Bullard’s comments came after the FOMC already raised interest rates seven times since last March, bringing the target range from near-zero to 4.25 to 4.5 percent. Last month, the FOMC announced it planned to raise their benchmark rate even higher to between 5 percent to 5.25 percent as inflation remained stubbornly high. Bullard said that the increase needs to come as quickly as possible so that the Fed can once again lower interest rates. Bullard, who said he supports the Fed’s front-loading approach to interest rate hikes, acknowledged that inflation has proven challenging to predict and could stay higher than 2 percent for longer than expected. 

Bullard noted that fourth quarter U.S. GDP had above-trend growth at 3.2 percent following a period of negative GDP growth during the first half of last year. Households remain flush with deposits as they retain pandemic-era stimulus dollars. Bullard said brighter domestic sentiments are mirrored by improving economic conditions abroad. China’s recent decision to end mass lockdowns in response to Covid-19 is easing supply chain concerns. Economists are now more optimistic that Europe can avoid a recession. 

PNC Bank Chief Economist Gus Faucher was more pessimistic about the economy.
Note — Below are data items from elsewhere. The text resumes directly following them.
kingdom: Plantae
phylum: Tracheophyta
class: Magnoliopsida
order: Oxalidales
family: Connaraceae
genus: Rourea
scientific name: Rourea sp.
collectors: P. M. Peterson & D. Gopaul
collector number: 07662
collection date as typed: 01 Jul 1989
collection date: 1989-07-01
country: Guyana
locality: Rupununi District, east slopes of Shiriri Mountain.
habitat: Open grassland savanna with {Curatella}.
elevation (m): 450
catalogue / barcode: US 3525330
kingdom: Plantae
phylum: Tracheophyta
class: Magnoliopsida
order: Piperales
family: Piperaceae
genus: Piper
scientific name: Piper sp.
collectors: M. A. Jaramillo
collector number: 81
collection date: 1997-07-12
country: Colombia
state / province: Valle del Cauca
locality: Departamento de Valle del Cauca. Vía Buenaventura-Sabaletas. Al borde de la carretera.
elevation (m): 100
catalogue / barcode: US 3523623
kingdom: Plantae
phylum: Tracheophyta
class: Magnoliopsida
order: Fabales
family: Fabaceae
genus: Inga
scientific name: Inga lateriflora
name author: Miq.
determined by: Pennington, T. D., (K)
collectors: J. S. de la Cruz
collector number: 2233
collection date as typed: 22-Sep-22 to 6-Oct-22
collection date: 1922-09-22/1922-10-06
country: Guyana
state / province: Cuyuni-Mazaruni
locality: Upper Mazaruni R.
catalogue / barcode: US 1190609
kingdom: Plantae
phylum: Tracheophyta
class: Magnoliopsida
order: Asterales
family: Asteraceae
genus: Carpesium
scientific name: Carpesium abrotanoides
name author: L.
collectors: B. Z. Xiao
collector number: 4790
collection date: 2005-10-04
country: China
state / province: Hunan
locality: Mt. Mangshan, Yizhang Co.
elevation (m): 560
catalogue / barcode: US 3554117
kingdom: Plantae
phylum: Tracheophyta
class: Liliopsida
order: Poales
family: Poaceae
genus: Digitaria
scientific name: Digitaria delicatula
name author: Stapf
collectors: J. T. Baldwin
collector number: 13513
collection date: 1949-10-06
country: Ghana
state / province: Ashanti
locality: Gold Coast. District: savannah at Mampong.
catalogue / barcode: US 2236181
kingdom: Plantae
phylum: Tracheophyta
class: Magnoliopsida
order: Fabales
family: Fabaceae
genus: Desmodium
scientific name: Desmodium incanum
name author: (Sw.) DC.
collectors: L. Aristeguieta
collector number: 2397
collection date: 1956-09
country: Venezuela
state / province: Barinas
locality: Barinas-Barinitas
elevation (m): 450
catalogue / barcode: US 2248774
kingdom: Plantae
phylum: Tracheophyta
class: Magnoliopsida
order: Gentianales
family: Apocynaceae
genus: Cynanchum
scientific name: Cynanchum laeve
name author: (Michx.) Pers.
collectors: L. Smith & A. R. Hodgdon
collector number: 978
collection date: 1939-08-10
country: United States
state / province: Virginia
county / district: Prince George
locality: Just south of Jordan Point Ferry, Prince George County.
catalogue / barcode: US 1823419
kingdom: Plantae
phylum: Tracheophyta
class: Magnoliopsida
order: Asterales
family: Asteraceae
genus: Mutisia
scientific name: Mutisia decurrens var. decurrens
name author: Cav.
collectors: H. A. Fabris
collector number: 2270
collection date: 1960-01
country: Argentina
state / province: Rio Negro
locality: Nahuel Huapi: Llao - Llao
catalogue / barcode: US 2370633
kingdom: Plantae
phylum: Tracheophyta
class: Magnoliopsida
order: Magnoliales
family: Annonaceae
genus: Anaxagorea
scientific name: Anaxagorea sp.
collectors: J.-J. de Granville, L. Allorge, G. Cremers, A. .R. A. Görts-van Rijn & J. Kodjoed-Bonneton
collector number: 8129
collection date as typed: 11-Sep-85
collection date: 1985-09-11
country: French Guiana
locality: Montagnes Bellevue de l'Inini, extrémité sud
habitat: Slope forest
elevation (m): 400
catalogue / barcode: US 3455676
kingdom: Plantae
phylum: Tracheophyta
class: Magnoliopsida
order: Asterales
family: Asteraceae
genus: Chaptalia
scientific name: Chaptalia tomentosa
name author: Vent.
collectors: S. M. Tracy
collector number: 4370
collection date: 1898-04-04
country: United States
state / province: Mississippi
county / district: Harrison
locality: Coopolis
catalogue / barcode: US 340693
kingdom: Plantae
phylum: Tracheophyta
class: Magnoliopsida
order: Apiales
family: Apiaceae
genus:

He predicted a mild recession this year with negative GDP growth of approximately 1 percent. Consumers are cutting back on residential investments, Faucher noted, and he expects the housing market will continue to drag after falling last year. Thirty-year fixed mortgage rates have doubled, from below 3 percent in the fall of 2021, to more than 6 percent. Existing home sales have fallen 30 percent from their peak and mortgage lending has faltered as well.

Faucher does also see positive economic indicators. Unemployment fell to 3.5 percent in December, and there are an estimated 1.7 job openings for every unemployed worker. Unemployment insurance claims remain low and quit rates are high as workers are confident that they can leave their current positions for better jobs. Credit quality remains strong, Faucher noted, as delinquency rates are low. Though the credit market is expected to weaken this year, Faucher expects that downturn will only be temporary.